• Task to carry out:
Only the lines from the one that contains "Table 1. Parameters for the buck-boost" through the last line of the records should appear, each printed exactly as it is.

═══ Source material ═══

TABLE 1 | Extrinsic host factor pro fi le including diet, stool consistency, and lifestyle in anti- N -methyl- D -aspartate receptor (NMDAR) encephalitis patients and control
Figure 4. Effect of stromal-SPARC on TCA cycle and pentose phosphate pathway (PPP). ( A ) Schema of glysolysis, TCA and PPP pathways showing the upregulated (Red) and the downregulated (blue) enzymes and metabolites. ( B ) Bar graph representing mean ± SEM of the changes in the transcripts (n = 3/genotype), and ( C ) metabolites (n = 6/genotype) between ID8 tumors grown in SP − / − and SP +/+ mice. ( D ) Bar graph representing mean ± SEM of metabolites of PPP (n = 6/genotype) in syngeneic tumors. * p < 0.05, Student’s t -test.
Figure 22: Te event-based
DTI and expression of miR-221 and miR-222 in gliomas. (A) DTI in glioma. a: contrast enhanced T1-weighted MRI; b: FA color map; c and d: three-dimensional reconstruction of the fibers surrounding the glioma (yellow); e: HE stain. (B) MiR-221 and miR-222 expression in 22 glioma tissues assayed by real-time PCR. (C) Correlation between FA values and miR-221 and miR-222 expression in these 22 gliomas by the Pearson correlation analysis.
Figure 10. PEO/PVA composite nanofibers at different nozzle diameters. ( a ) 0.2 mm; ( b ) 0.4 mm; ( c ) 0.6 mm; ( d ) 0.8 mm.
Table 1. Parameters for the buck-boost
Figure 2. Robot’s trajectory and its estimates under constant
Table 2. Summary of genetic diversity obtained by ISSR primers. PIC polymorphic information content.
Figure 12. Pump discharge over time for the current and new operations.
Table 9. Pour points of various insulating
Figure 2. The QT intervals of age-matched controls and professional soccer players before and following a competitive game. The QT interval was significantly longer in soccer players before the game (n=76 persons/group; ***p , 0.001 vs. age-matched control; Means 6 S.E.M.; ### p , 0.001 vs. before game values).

═══

• Exercise output:
Table 1. Parameters for the buck-boost
Figure 2. Robot’s trajectory and its estimates under constant
Table 2. Summary of genetic diversity obtained by ISSR primers. PIC polymorphic information content.
Figure 12. Pump discharge over time for the current and new operations.
Table 9. Pour points of various insulating
Figure 2. The QT intervals of age-matched controls and professional soccer players before and following a competitive game. The QT interval was significantly longer in soccer players before the game (n=76 persons/group; ***p , 0.001 vs. age-matched control; Means 6 S.E.M.; ### p , 0.001 vs. before game values).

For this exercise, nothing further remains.